Pour Stacy Algrain, "la forêt était l’un de ces lieux qui dialogue avec nos cœurs et nos inconscients. Ses odeurs, ses lumières, ses bruits et ses formes". Pour elle, tout y est, "à condition de s’autoriser à sentir et ressentir".
Quoi de mieux pour commencer la journée qu’un passage du poème “La forêt” de François René de Chateaubriand.
"Forêt silencieuse, aimable solitude,
Que j’aime à parcourir votre ombrage ignoré !
Dans vos sombres détours, en rêvant égaré,
J’éprouve un sentiment libre d’inquiétude !
Prestiges de mon cœur ! je crois voir s’exhaler
Des arbres, des gazons une douce tristesse :
Cette onde que j’entends murmure avec mollesse,
Et dans le fond des bois semble encore m’appeler.
Oh ! que ne puis-je, heureux, passer ma vie entière
Ici, loin des humains !… Au bruit de ces ruisseaux,
Sur un tapis de fleurs, sur l’herbe printanière,
Qu’ignoré je sommeille à l’ombre des ormeaux !"
À l’heure où j’écrivais cette chronique, je me trouvais dans un train, m’entraînant à toute vitesse en destination de l’Ardèche. À chaque paysage, chaque maison et plaines qui défilaient, je pouvais sentir mon corps et mon souffle changer. Sous la chaleur des rayons de soleil perçant par ma vitre, j’avais cette douce sensation de percevoir au plus profond de mon être les crépitements du printemps. Je n’étais plus l’adulte écrasée par l'anxiété.
J’avais de nouveau 9 ans. Un nœud dans mes longs cheveux blonds et des boucles d’oreilles coccinelles fièrement accrochées à mes oreilles.
Je souriais et me remémorais les histoires d’enfance que me racontait mon père. Autrefois, lui aussi fréquentait les forêts et paysages ardéchois. Des champignons en automne, des balades au printemps. La simplicité des instants pour la richesse des souvenirs, c’était ce que j’appelle un marché honnête.
Toujours perdue dans mes pensées, je réalisai peu à peu à quel point les forêts habitaient nos imaginaires. Parfois inquiétante et renfermant monstres et grand méchant loup dévoreur de petit chaperon rouge, parfois le lieu de tous les possibles.
Oui, la forêt était l’un de ces lieux qui dialogue avec nos cœurs et nos inconscients. Donnez une forêt à un enfant et elle deviendra magique. Fées, dragons et chevaliers, vous voilà plongé dans l’épopée fantastique d’une princesse en quête d’un royaume perdu.
Réalisateur ou artiste ? Peut être obtiendrez-vous un blockbuster questionnant notre rapport à la nature.
C’était là ce que j’aimais dans cet environnement.
Les possibilités infinies qu’il renferme.
Ses odeurs, ses lumières, ses bruits et ses formes. Tout était là, à condition de s’autoriser à sentir et ressentir.
Et moi, ce qui me manquait, c'était de m'attarder sur le monde du minuscule.
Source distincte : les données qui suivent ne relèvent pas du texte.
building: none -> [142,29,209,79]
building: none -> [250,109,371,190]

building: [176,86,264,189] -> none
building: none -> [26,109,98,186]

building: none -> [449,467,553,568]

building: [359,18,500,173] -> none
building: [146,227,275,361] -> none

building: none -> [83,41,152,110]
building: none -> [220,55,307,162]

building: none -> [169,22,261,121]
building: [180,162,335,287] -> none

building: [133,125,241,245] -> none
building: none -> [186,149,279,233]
Débusquer les cachettes à champignon, pister les traces des animaux s’affairant dans la forêt à la tombée de la nuit, reconnaître les coups discrets des pics sur les troncs. C’était un peu comme prendre mon pouls. M’assurer que le vacarme de la ville n’avait pas fini par me rendre sourde aux bruits du dehors.
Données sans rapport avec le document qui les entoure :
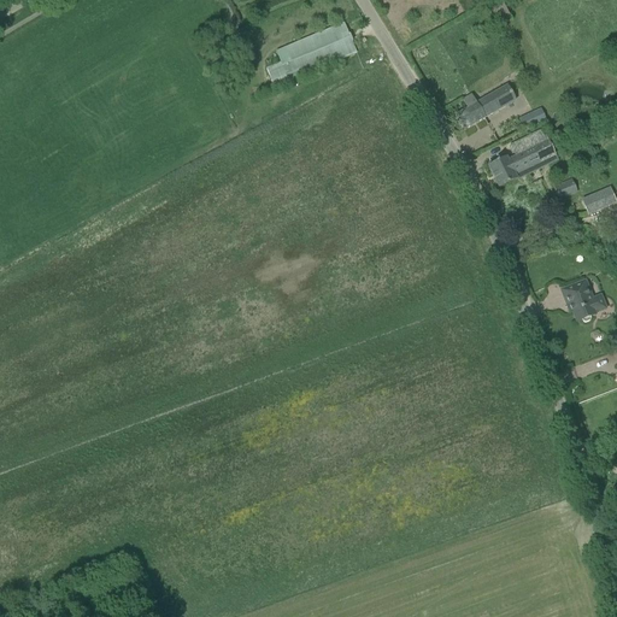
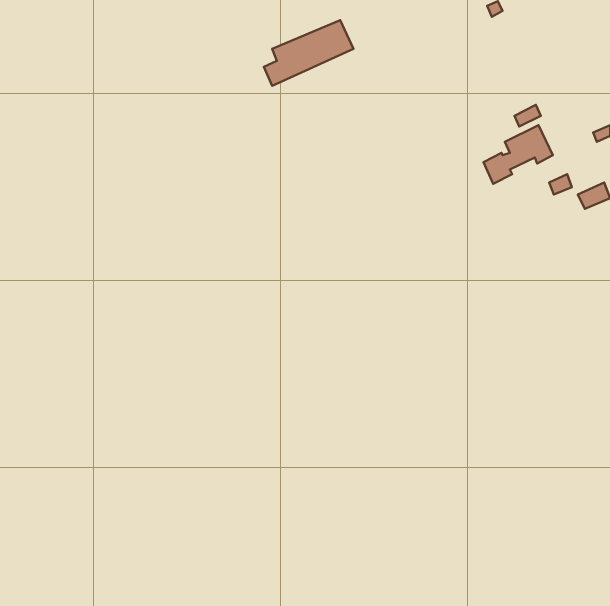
building: [456,83,515,128] -> none
building: [562,278,607,321] -> none

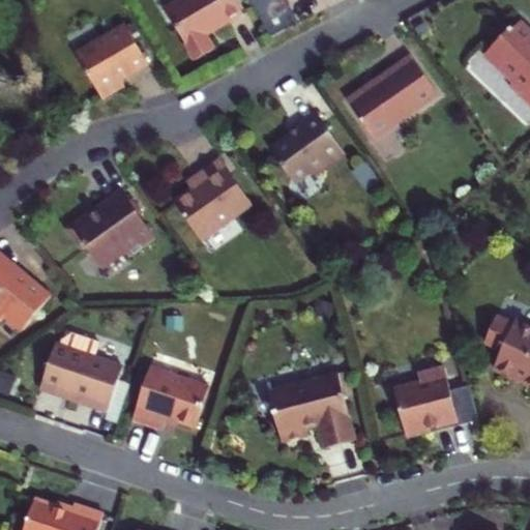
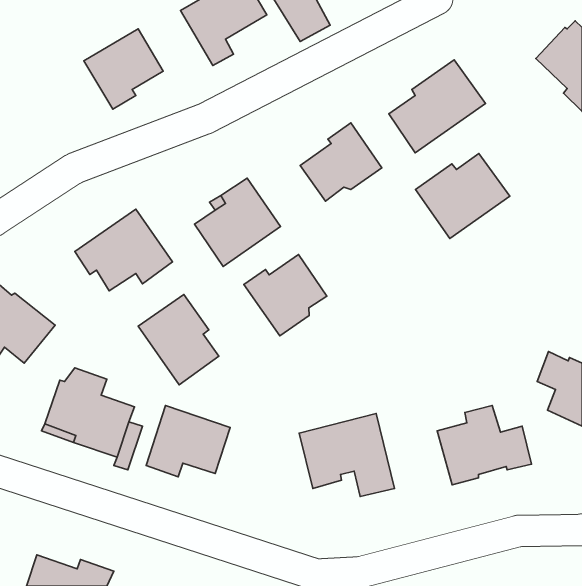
building: none -> [416,154,510,239]
building: none -> [244,255,327,336]
building: none -> [138,294,219,385]

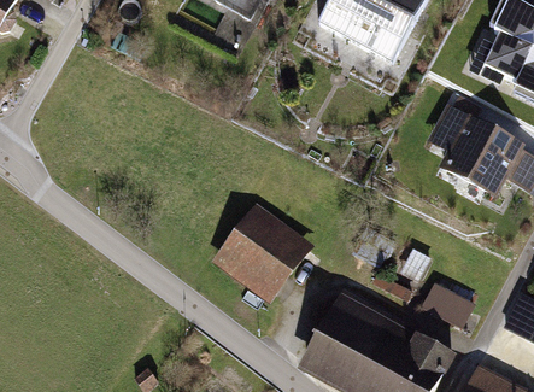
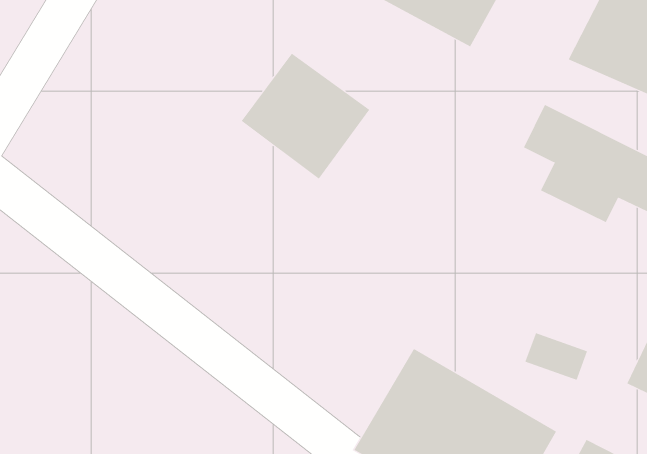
building: [203,197,304,296] -> [241,53,370,179]

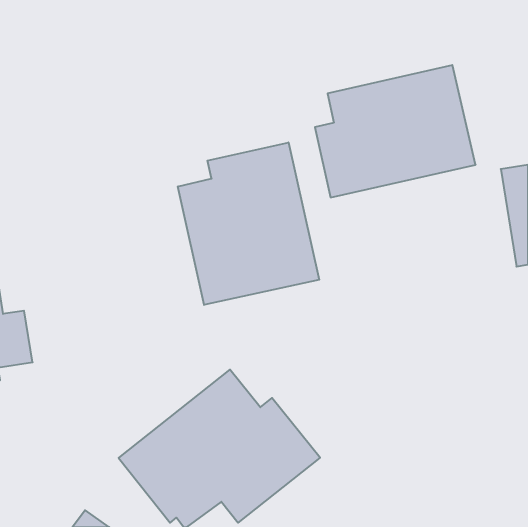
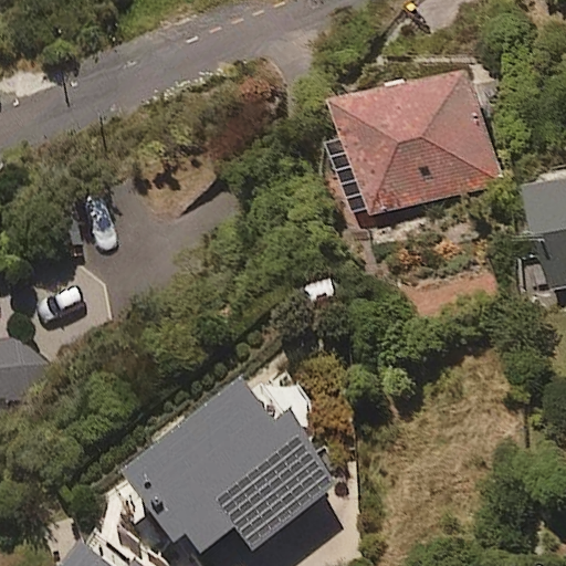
building: [178,142,319,305] -> none

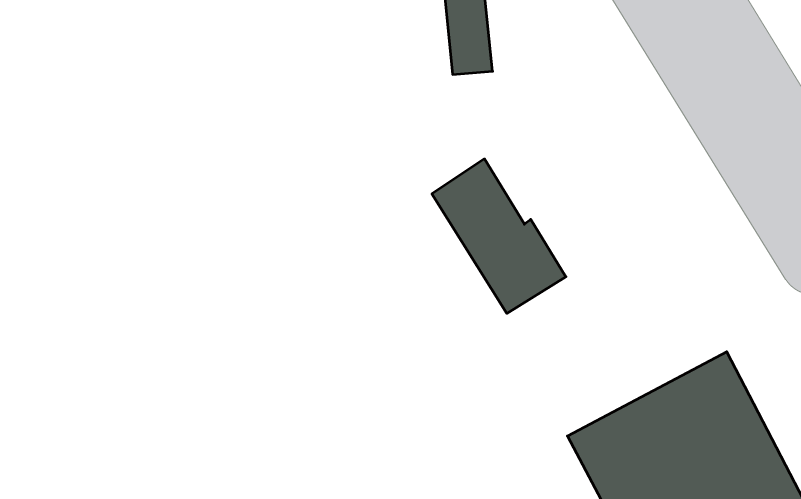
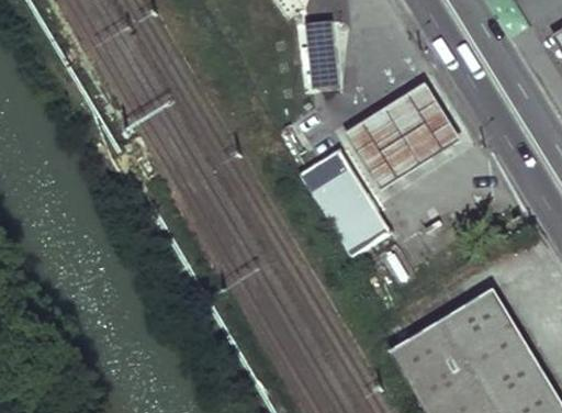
building: none -> [344,87,461,196]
Mais, chaque fois que je revenais, mes craintes disparaissaient.
Oui, il y a parfois des choses si profondément ancrées qu’elles sauraient tout aussi bien résister à une tempête. Alors, je veux remercier l’enfant que j’étais pour les glands et marrons glissés dans mes poches. S’ils n’auront jamais pris racine dans l’humus des bois, mon âme n’en aura pas été un moins bon terreau.
Jeunes de la "génération climat", Alexandre Poidatz et Stacy Algrain livrent en alternance, chaque semaine, leur regard sur l'écologie et leurs clés pour changer le monde.